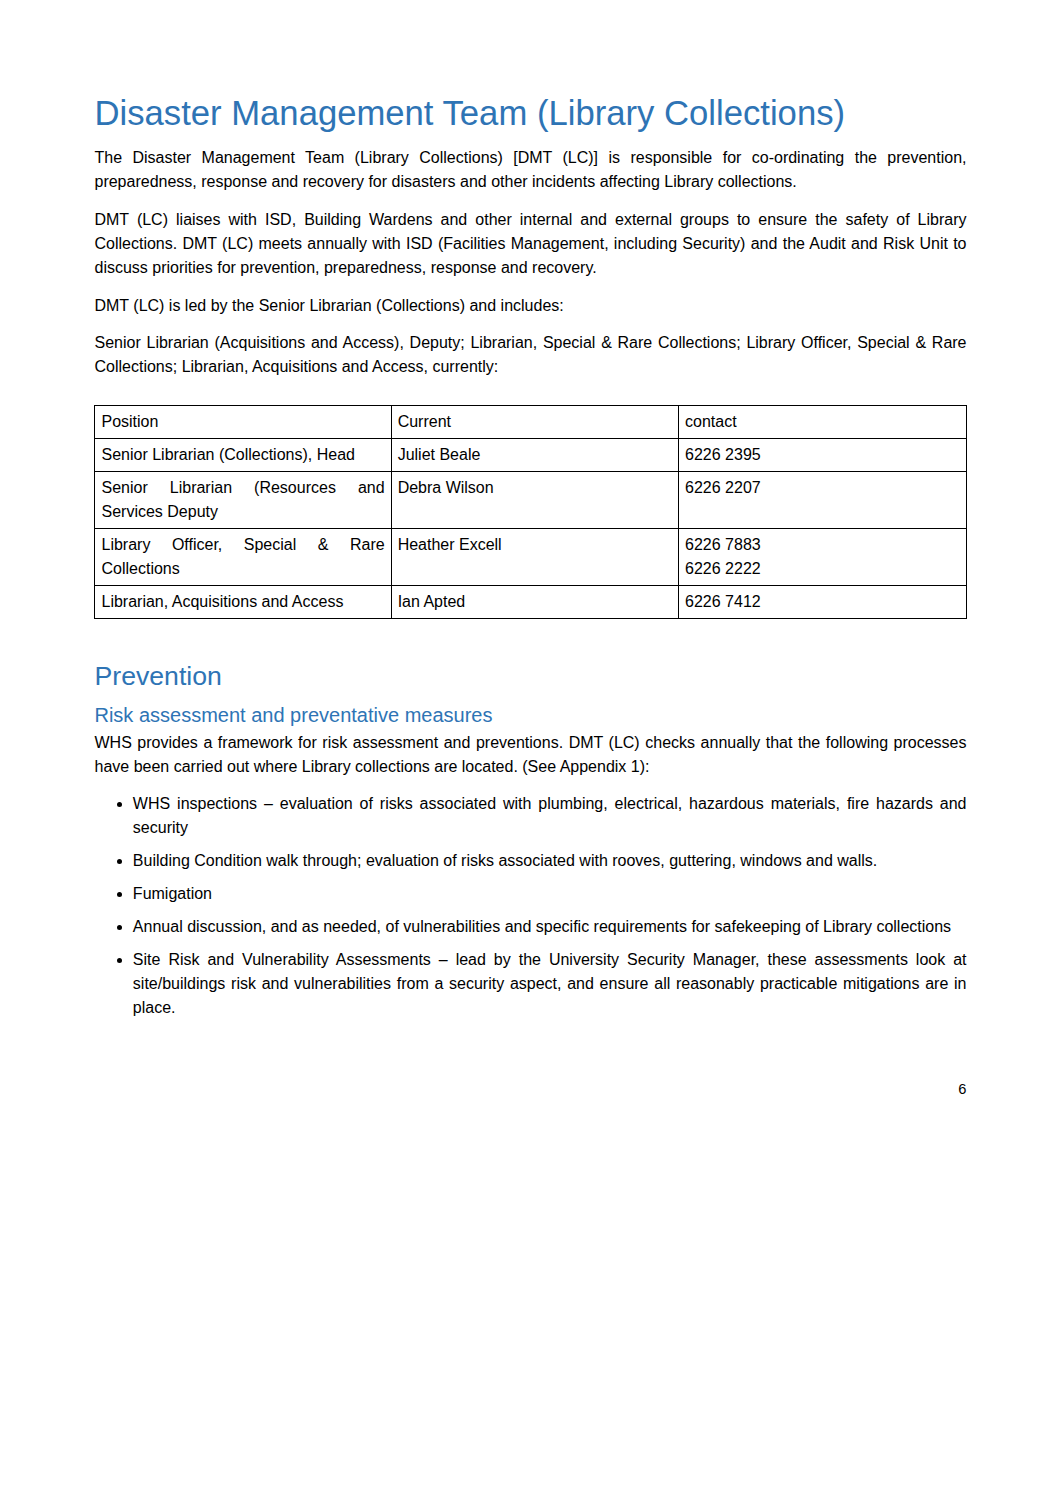Disaster Management Team (Library Collections)
The Disaster Management Team (Library Collections) [DMT (LC)] is responsible for co-ordinating the prevention, preparedness, response and recovery for disasters and other incidents affecting Library collections.
DMT (LC) liaises with ISD, Building Wardens and other internal and external groups to ensure the safety of Library Collections. DMT (LC) meets annually with ISD (Facilities Management, including Security) and the Audit and Risk Unit to discuss priorities for prevention, preparedness, response and recovery.
DMT (LC) is led by the Senior Librarian (Collections) and includes:
Senior Librarian (Acquisitions and Access), Deputy; Librarian, Special & Rare Collections; Library Officer, Special & Rare Collections; Librarian, Acquisitions and Access, currently:
| Position | Current | contact |
| Senior Librarian (Collections), Head | Juliet Beale | 6226 2395 |
| Senior Librarian (Resources and Services Deputy | Debra Wilson | 6226 2207 |
| Library Officer, Special & Rare Collections | Heather Excell | 6226 7883 6226 2222 |
| Librarian, Acquisitions and Access | Ian Apted | 6226 7412 |
Prevention
Risk assessment and preventative measures
WHS provides a framework for risk assessment and preventions. DMT (LC) checks annually that the following processes have been carried out where Library collections are located. (See Appendix 1):
WHS inspections – evaluation of risks associated with plumbing, electrical, hazardous materials, fire hazards and security
Building Condition walk through; evaluation of risks associated with rooves, guttering, windows and walls.
Fumigation
Annual discussion, and as needed, of vulnerabilities and specific requirements for safekeeping of Library collections
Site Risk and Vulnerability Assessments – lead by the University Security Manager, these assessments look at site/buildings risk and vulnerabilities from a security aspect, and ensure all reasonably practicable mitigations are in place.
6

* [TASK TO CARRY OUT]
Find "Officer" in the data above. Report each line where it appears.

* [YOUR SOLUTION]
Senior Librarian (Acquisitions and Access), Deputy; Librarian, Special & Rare Collections; Library Officer, Special & Rare Collections; Librarian, Acquisitions and Access, currently:
| Library Officer, Special & Rare Collections | Heather Excell | 6226 7883 6226 2222 |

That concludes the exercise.